*Problem statement*
Lines from the entries below that hold "pinky" form the answer; copy all of them.

*** Study material Section Begins ***

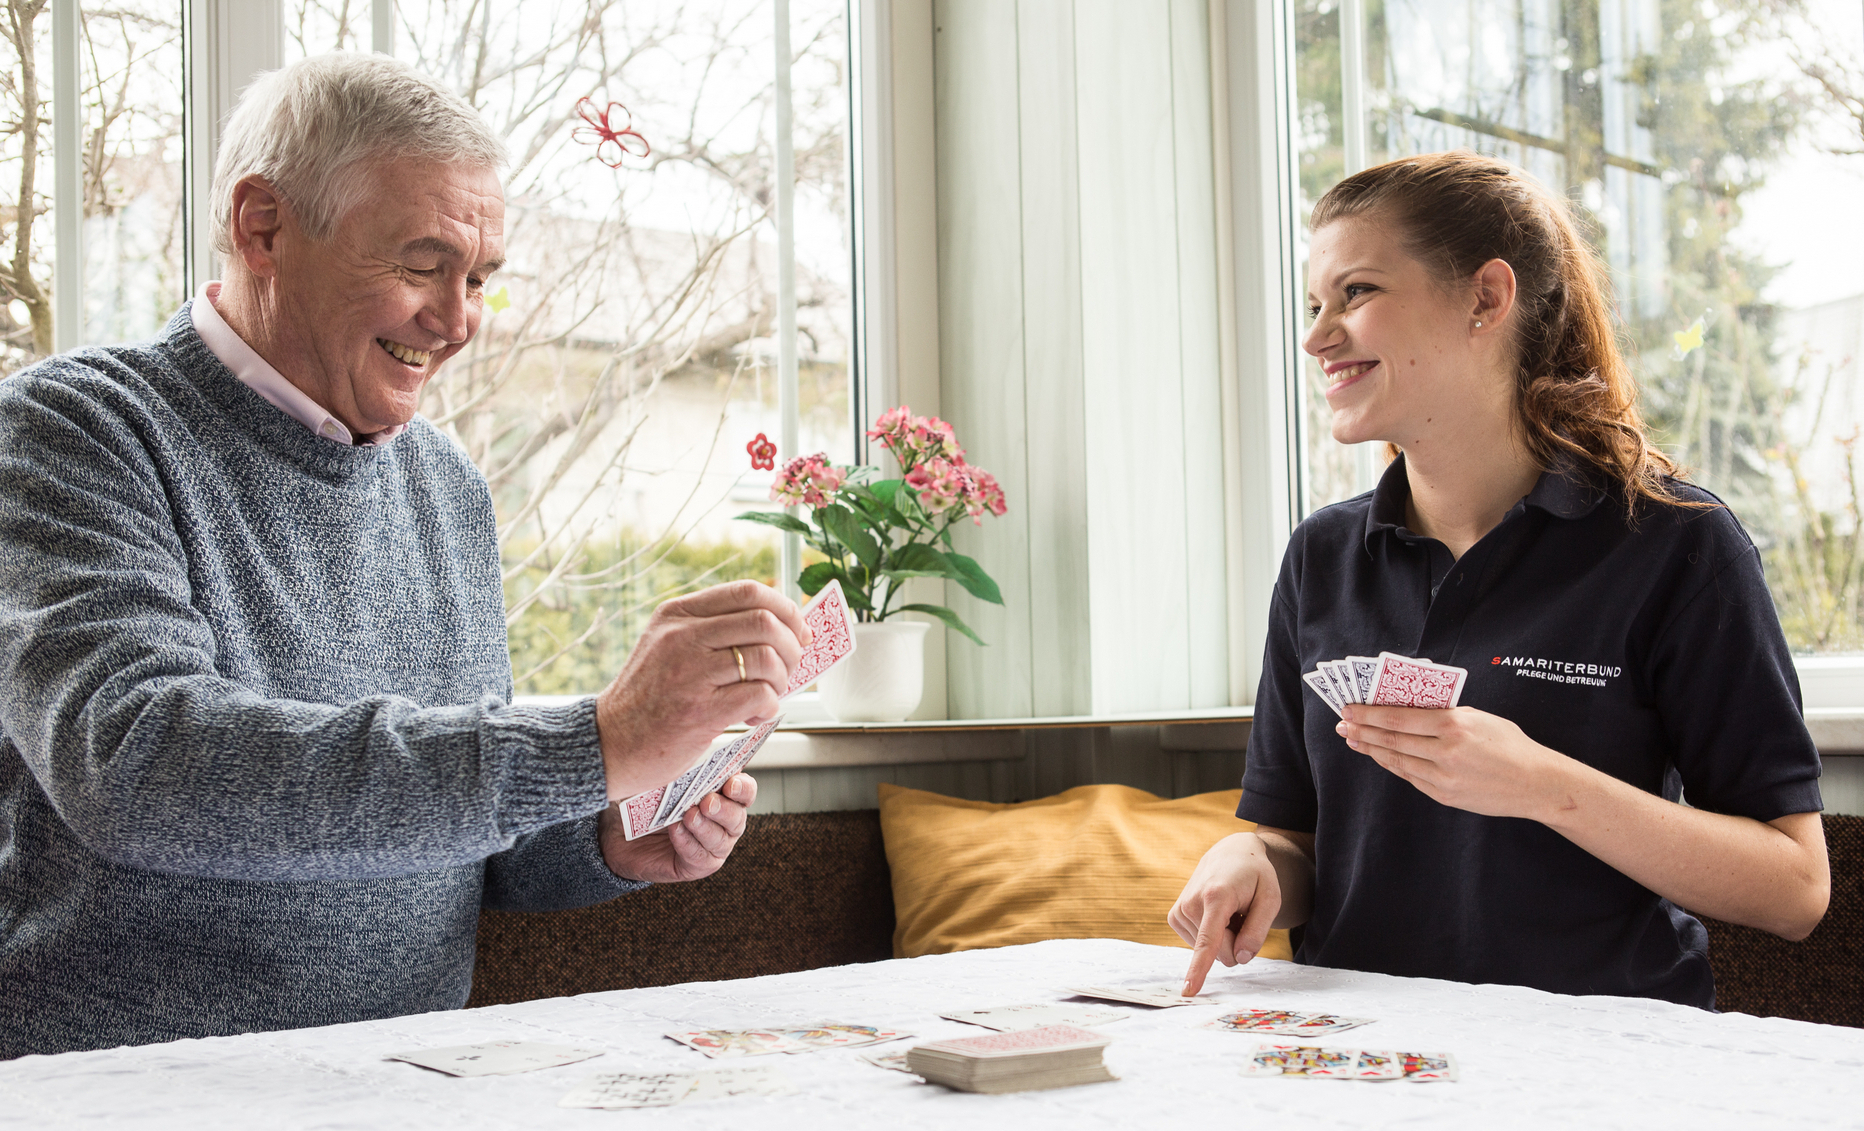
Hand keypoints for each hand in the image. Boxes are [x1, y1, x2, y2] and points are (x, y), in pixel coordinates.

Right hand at [594, 580, 808, 800]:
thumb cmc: (650, 697)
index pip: (748, 591)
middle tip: (788, 669)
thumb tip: (784, 625)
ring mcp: (690, 674)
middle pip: (764, 622)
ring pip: (767, 659)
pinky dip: (768, 707)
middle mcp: (682, 637)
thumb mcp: (669, 646)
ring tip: (766, 696)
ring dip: (781, 681)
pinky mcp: (699, 712)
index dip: (785, 609)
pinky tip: (752, 716)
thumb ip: (714, 630)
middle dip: (791, 646)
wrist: (610, 743)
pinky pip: (759, 696)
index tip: (798, 630)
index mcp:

*** Study material Section Ends ***

*Exercise solution*
pinky dip: (768, 707)
pinky mcp: (699, 712)
pinky tip: (752, 716)
pinky pip: (759, 696)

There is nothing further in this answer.